Shelter on the Hill: A Humane Society

Training Tips


The goal of socialization is to help the dog learn to act appropriately around people, other animals, and in the many public and private social situations of human life. It is not a one time, short term experience. Socialization is the on-going exposure of the dog to all experiences of life. Developing a dog that is mentally balanced, and able to readily adapt to changing environments, cannot be approached haphazardly.

A most important quality in a pet is his temperament. A dog with a good temperament can be a dream to live with, but a dog with a tricky temperament is a perpetual nightmare. A dogs temperament, especially his feelings toward people and other dogs, is primarily the result of his level of socialization during puppy-hood the most important time in a dogs life. Please don't waste this golden opportunity.

Raising and training a pup to be people-friendly is the second most important goal of pet-dog husbandry. Of course teaching bite inhibition is always the most important goal, but during your pup's first month at home, urgency dictates that socialization with people is the prime puppy directive.

As a rule of thumb, your puppy needs to meet about a hundred people before he is three months old. Since puppies of this age are still too young at this time to venture out on the streets, you'll need to start having puppy parties and invite friends over to hand feed your pup and help train him for you. Unfortunately, even a short period of social isolation at such a crucial developmental stage could all but ruin your puppy's temperament.

The first and most critical period in the development of a dog from puppy to adulthood that needs special attention is 7-14 weeks. Consequently, there is considerable urgency to introduce your puppy to a wide variety of people family, friends and strangers, and especially to men and children. Remember your pup should meet an average of three unfamiliar people a day.

▸ PROBLEM 1: Please pick out every line of the records that contains the string "tuplet", treating case as significant.
The training tips have no connection to the records.

▸ DATA IN THIS EXERCISE:
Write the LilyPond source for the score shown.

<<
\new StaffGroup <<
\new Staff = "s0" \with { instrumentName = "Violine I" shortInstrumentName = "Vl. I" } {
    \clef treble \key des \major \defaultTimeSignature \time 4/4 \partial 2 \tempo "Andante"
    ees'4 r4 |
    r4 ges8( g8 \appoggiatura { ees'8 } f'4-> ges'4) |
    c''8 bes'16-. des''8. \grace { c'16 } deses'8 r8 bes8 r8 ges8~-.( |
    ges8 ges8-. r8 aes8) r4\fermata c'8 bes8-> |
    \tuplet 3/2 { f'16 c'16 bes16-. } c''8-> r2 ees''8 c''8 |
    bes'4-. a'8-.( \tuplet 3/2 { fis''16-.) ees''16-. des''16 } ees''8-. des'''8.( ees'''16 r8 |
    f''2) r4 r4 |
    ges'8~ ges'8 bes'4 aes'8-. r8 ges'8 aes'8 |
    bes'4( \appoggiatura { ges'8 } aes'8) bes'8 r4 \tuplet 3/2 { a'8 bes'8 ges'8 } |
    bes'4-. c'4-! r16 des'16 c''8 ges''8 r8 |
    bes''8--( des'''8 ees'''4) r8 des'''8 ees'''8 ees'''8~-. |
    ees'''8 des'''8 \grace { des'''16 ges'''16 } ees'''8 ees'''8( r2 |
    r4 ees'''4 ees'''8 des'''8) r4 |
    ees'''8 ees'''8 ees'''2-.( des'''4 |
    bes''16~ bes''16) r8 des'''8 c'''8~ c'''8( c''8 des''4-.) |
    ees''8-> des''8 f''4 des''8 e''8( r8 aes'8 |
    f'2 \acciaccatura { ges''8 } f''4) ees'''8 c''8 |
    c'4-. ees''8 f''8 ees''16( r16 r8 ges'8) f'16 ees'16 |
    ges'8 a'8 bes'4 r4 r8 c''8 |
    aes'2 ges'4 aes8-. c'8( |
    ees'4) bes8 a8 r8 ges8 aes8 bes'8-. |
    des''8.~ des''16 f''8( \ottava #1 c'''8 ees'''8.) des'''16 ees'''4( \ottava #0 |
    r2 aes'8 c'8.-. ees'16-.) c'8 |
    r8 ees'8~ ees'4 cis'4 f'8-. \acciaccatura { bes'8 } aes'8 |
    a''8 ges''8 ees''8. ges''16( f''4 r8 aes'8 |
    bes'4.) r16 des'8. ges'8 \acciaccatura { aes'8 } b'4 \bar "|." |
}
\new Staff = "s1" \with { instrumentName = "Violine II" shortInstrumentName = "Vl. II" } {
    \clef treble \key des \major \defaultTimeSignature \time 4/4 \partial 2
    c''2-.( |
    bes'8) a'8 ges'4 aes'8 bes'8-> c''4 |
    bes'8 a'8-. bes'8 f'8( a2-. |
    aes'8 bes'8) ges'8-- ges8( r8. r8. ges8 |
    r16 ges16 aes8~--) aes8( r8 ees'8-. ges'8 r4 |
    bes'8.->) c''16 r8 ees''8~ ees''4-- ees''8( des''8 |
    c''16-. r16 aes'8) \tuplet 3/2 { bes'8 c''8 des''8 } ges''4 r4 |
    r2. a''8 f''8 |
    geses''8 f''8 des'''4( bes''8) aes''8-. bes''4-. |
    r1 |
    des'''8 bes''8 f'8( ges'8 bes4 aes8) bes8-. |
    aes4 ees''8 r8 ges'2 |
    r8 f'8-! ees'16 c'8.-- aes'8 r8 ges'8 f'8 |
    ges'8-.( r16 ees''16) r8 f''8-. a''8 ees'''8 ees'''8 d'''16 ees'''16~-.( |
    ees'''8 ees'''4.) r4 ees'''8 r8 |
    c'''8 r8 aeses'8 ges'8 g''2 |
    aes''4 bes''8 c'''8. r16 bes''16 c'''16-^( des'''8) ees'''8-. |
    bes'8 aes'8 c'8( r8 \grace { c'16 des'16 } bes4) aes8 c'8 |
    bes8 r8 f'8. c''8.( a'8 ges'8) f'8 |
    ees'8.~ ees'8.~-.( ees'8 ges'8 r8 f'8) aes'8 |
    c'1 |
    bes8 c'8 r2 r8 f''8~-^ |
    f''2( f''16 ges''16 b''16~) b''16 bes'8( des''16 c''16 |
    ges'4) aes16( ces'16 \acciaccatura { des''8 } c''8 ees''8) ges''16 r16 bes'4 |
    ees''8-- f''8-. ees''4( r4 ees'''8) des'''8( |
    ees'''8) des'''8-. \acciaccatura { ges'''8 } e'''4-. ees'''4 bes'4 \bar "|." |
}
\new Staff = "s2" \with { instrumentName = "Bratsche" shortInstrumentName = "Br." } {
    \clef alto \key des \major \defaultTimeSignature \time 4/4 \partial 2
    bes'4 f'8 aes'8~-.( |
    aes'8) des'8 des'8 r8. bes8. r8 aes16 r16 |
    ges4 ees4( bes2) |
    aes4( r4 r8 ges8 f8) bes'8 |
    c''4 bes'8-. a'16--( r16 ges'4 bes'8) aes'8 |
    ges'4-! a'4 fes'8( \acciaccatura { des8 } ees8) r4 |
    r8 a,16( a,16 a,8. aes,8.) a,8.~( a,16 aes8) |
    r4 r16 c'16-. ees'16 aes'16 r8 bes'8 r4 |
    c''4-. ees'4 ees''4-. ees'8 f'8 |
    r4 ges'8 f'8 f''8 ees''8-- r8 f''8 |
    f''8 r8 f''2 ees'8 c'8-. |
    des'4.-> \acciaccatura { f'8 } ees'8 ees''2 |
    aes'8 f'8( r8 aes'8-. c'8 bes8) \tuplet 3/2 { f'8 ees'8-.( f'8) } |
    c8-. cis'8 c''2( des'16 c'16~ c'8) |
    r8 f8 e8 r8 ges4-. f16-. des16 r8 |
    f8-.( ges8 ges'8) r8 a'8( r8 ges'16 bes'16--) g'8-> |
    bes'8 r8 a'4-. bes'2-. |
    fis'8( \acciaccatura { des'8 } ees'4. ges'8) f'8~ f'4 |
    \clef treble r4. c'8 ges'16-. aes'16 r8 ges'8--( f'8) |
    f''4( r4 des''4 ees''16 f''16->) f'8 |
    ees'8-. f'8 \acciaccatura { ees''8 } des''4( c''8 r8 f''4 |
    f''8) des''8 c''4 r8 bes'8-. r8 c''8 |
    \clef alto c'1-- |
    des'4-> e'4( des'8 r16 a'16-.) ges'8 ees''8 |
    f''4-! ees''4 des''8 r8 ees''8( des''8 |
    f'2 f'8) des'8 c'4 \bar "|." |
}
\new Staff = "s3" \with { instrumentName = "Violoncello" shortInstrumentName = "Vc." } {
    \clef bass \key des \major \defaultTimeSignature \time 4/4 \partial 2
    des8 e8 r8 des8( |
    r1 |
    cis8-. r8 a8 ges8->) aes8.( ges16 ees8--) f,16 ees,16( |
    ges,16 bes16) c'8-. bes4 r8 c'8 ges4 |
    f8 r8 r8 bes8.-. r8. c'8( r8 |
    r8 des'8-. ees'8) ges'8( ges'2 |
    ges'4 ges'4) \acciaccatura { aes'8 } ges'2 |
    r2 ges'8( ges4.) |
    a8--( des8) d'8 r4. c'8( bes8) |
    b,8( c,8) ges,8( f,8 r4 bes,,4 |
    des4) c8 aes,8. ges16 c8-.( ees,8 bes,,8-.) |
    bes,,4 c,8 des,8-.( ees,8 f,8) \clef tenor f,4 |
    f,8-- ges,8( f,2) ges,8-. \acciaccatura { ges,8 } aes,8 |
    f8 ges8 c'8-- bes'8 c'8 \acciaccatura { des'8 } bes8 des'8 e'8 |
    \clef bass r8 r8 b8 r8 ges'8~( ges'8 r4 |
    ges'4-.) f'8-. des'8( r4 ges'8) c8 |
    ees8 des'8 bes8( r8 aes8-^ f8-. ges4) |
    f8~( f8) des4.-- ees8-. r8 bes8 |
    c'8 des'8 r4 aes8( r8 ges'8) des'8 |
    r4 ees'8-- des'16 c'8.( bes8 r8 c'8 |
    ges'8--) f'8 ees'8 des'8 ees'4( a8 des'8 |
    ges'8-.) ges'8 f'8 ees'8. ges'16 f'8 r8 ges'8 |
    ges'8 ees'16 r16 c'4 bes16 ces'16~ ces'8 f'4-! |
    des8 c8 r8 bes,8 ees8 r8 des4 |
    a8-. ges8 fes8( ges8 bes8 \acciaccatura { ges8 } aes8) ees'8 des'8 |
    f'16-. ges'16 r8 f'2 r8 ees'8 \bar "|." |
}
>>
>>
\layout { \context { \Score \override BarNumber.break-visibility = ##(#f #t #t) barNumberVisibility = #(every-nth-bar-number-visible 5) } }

▸ PROBLEM 2: Rewrite the training tips starting at "The goal of" and ending at "this golden opportunity.", replacing "temperament" with "disposition".

▸ CORRECT ANSWER 1:
    \tuplet 3/2 { f'16 c'16 bes16-. } c''8-> r2 ees''8 c''8 |
    bes'4-. a'8-.( \tuplet 3/2 { fis''16-.) ees''16-. des''16 } ees''8-. des'''8.( ees'''16 r8 |
    bes'4( \appoggiatura { ges'8 } aes'8) bes'8 r4 \tuplet 3/2 { a'8 bes'8 ges'8 } |
    c''16-. r16 aes'8) \tuplet 3/2 { bes'8 c''8 des''8 } ges''4 r4 |
    aes'8 f'8( r8 aes'8-. c'8 bes8) \tuplet 3/2 { f'8 ees'8-.( f'8) } |

▸ CORRECT ANSWER 2:
The goal of socialization is to help the dog learn to act appropriately around people, other animals, and in the many public and private social situations of human life. It is not a one time, short term experience. Socialization is the on-going exposure of the dog to all experiences of life. Developing a dog that is mentally balanced, and able to readily adapt to changing environments, cannot be approached haphazardly.

A most important quality in a pet is his disposition. A dog with a good disposition can be a dream to live with, but a dog with a tricky disposition is a perpetual nightmare. A dogs disposition, especially his feelings toward people and other dogs, is primarily the result of his level of socialization during puppy-hood the most important time in a dogs life. Please don't waste this golden opportunity.